→ **Task directions**: Reproduce the records verbatim, beginning with their first line and stopping after the line that contains "Einbausätze, Buchsen und Zubehör".
### Exercise material
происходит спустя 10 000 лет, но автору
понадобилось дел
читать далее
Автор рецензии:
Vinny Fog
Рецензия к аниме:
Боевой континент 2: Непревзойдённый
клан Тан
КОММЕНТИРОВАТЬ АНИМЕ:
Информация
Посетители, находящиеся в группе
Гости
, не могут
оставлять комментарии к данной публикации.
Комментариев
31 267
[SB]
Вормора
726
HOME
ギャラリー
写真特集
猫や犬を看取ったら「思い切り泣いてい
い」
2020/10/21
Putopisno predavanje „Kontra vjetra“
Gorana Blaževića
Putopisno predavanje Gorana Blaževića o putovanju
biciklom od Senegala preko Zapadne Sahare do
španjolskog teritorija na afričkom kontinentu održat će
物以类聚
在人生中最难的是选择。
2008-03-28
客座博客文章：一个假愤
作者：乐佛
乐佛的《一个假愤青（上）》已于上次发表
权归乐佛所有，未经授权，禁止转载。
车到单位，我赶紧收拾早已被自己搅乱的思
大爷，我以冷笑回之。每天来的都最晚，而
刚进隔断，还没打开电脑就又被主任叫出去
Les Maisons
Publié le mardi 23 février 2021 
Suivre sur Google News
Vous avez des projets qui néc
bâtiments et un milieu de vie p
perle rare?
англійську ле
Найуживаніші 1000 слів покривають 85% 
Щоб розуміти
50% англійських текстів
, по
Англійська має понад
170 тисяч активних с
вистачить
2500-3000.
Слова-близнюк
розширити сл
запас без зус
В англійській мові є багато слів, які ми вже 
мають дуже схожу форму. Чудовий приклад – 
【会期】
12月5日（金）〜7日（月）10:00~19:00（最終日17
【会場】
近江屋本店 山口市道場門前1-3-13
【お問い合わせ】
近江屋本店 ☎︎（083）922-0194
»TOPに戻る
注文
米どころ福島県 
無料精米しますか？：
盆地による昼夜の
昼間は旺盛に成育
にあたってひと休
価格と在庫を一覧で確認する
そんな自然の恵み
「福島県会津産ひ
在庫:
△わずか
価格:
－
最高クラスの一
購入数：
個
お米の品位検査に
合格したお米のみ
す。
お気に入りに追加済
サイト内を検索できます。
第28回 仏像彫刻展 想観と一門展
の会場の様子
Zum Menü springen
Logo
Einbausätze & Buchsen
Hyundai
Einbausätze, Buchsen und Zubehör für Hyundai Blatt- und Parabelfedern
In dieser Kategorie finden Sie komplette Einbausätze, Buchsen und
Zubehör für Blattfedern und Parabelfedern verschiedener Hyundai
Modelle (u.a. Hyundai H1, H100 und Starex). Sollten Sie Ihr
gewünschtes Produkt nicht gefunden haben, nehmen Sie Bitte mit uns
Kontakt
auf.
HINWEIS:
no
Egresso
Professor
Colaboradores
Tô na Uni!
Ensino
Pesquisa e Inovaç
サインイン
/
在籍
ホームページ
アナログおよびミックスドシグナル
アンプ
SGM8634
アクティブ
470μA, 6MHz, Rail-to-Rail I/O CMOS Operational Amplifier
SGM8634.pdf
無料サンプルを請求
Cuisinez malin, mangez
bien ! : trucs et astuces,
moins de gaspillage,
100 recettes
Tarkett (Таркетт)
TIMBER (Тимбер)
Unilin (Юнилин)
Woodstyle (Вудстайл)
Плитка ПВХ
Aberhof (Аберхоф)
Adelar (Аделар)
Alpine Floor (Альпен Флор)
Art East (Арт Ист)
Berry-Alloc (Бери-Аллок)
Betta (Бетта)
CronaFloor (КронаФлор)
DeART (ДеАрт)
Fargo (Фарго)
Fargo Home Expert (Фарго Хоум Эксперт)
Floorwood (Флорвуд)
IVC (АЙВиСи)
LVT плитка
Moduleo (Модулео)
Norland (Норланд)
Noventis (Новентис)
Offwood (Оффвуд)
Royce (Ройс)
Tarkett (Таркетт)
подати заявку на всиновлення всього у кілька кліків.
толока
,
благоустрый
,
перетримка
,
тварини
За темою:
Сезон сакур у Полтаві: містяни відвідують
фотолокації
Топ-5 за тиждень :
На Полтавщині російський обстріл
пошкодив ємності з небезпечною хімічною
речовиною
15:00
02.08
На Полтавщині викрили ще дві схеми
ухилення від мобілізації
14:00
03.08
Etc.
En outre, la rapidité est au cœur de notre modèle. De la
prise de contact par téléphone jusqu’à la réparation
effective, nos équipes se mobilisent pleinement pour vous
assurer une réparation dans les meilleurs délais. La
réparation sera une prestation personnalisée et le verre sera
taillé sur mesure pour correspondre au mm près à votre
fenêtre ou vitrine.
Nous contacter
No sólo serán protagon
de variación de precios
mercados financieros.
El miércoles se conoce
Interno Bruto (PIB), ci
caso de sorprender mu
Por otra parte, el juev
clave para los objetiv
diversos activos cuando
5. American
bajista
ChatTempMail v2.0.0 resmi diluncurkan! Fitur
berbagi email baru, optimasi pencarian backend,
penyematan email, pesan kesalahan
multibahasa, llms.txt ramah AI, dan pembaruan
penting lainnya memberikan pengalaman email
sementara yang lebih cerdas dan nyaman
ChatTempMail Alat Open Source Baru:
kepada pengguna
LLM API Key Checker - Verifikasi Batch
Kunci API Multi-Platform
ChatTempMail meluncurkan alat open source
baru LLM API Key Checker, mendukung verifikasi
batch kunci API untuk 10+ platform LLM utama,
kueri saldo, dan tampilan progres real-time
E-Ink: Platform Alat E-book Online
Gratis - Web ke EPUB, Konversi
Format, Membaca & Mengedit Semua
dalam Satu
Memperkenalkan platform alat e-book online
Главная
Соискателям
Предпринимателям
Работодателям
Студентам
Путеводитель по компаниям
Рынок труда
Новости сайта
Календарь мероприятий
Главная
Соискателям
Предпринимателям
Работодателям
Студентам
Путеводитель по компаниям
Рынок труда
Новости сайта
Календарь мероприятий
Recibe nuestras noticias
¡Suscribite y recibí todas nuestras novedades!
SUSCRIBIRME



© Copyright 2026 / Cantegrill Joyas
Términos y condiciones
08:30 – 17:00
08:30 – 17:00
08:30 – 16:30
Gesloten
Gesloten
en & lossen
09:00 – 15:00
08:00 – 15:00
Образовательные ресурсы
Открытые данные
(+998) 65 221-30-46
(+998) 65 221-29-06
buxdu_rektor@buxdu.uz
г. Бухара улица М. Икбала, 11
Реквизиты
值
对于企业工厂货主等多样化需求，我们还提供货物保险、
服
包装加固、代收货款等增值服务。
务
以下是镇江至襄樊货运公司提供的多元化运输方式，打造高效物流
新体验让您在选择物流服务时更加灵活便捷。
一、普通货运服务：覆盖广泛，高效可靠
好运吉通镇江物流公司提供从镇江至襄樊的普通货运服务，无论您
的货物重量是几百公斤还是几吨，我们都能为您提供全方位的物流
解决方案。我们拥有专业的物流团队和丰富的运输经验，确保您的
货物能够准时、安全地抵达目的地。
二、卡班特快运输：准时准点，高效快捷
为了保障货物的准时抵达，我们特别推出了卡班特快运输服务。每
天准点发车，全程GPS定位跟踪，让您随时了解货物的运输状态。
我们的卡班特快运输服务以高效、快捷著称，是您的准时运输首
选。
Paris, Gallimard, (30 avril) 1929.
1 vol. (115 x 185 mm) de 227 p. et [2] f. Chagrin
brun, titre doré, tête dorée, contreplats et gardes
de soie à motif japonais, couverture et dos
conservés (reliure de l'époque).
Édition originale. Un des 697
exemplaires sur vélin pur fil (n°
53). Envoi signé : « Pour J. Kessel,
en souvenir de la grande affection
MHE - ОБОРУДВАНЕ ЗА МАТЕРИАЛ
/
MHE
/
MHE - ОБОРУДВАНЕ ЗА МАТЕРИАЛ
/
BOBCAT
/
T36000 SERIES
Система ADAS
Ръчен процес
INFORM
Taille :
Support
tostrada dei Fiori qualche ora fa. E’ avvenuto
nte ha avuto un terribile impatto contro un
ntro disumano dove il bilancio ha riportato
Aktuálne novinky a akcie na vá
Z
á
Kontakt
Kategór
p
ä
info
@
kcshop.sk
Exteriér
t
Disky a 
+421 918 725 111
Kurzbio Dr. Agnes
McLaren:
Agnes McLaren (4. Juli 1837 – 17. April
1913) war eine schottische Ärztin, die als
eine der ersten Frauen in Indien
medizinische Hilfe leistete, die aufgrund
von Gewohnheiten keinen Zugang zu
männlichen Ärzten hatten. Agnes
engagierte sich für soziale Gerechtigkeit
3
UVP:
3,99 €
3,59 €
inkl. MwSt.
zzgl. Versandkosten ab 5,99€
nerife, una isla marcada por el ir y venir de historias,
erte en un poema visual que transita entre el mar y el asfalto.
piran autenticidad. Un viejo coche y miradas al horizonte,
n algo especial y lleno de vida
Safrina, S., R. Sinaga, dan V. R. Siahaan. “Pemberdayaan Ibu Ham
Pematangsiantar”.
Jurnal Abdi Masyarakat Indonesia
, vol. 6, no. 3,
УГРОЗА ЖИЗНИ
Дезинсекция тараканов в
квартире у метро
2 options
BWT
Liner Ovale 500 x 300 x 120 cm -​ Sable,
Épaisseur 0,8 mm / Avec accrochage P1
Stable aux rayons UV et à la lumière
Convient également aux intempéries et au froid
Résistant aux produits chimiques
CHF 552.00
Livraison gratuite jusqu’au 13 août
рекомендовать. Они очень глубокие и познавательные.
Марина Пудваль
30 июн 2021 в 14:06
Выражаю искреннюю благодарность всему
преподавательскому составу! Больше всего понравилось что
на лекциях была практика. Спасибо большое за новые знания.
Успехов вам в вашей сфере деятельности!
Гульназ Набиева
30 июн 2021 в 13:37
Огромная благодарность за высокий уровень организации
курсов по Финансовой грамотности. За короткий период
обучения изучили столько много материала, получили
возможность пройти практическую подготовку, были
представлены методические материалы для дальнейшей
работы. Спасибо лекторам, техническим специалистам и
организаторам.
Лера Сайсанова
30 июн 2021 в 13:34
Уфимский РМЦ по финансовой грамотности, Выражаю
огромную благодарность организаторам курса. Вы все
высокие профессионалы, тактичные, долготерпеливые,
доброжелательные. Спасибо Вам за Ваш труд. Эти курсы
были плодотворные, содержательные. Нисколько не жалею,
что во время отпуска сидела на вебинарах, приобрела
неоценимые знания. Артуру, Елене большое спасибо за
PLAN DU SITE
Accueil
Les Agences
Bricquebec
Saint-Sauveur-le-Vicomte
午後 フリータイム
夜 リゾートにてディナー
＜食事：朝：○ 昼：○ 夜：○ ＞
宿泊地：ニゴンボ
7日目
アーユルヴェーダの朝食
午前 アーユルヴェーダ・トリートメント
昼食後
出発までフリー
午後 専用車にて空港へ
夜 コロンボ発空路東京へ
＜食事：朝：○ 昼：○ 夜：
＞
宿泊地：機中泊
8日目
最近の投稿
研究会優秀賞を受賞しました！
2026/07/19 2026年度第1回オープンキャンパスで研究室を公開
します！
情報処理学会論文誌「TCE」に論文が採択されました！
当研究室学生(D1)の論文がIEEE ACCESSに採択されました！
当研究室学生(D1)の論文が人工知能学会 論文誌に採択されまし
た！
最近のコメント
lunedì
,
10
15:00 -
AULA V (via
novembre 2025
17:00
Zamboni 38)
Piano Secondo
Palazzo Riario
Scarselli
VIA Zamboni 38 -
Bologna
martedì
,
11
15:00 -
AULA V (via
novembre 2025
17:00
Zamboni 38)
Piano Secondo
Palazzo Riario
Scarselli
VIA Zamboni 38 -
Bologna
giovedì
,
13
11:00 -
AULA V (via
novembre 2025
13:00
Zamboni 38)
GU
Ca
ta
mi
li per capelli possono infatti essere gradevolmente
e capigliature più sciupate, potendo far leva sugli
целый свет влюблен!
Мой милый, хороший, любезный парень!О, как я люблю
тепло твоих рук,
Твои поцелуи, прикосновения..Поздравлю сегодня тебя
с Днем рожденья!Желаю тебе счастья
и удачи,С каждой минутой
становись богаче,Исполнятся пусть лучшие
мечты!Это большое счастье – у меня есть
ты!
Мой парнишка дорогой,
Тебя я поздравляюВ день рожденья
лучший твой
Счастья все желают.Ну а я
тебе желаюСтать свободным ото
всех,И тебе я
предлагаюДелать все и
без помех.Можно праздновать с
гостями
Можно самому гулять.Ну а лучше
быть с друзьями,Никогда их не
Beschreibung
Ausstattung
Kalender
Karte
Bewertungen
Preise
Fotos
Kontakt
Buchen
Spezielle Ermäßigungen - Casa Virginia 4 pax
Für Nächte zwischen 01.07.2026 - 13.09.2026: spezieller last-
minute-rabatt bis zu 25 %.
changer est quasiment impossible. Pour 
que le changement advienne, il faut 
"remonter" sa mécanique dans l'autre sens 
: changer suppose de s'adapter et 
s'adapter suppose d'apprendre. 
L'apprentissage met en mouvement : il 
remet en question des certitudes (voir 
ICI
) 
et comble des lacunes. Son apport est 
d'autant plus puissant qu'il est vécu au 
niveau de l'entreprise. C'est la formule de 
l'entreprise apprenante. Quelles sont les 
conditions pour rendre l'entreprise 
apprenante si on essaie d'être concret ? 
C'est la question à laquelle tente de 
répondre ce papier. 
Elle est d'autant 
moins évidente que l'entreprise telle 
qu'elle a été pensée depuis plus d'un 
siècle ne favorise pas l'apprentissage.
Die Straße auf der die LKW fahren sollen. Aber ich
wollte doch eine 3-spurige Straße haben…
######
→ **Answer**:
происходит спустя 10 000 лет, но автору
понадобилось дел
читать далее
Автор рецензии:
Vinny Fog
Рецензия к аниме:
Боевой континент 2: Непревзойдённый
клан Тан
КОММЕНТИРОВАТЬ АНИМЕ:
Информация
Посетители, находящиеся в группе
Гости
, не могут
оставлять комментарии к данной публикации.
Комментариев
31 267
[SB]
Вормора
726
HOME
ギャラリー
写真特集
猫や犬を看取ったら「思い切り泣いてい
い」
2020/10/21
Putopisno predavanje „Kontra vjetra“
Gorana Blaževića
Putopisno predavanje Gorana Blaževića o putovanju
biciklom od Senegala preko Zapadne Sahare do
španjolskog teritorija na afričkom kontinentu održat će
物以类聚
在人生中最难的是选择。
2008-03-28
客座博客文章：一个假愤
作者：乐佛
乐佛的《一个假愤青（上）》已于上次发表
权归乐佛所有，未经授权，禁止转载。
车到单位，我赶紧收拾早已被自己搅乱的思
大爷，我以冷笑回之。每天来的都最晚，而
刚进隔断，还没打开电脑就又被主任叫出去
Les Maisons
Publié le mardi 23 février 2021 
Suivre sur Google News
Vous avez des projets qui néc
bâtiments et un milieu de vie p
perle rare?
англійську ле
Найуживаніші 1000 слів покривають 85% 
Щоб розуміти
50% англійських текстів
, по
Англійська має понад
170 тисяч активних с
вистачить
2500-3000.
Слова-близнюк
розширити сл
запас без зус
В англійській мові є багато слів, які ми вже 
мають дуже схожу форму. Чудовий приклад – 
【会期】
12月5日（金）〜7日（月）10:00~19:00（最終日17
【会場】
近江屋本店 山口市道場門前1-3-13
【お問い合わせ】
近江屋本店 ☎︎（083）922-0194
»TOPに戻る
注文
米どころ福島県 
無料精米しますか？：
盆地による昼夜の
昼間は旺盛に成育
にあたってひと休
価格と在庫を一覧で確認する
そんな自然の恵み
「福島県会津産ひ
在庫:
△わずか
価格:
－
最高クラスの一
購入数：
個
お米の品位検査に
合格したお米のみ
す。
お気に入りに追加済
サイト内を検索できます。
第28回 仏像彫刻展 想観と一門展
の会場の様子
Zum Menü springen
Logo
Einbausätze & Buchsen
Hyundai
Einbausätze, Buchsen und Zubehör für Hyundai Blatt- und Parabelfedern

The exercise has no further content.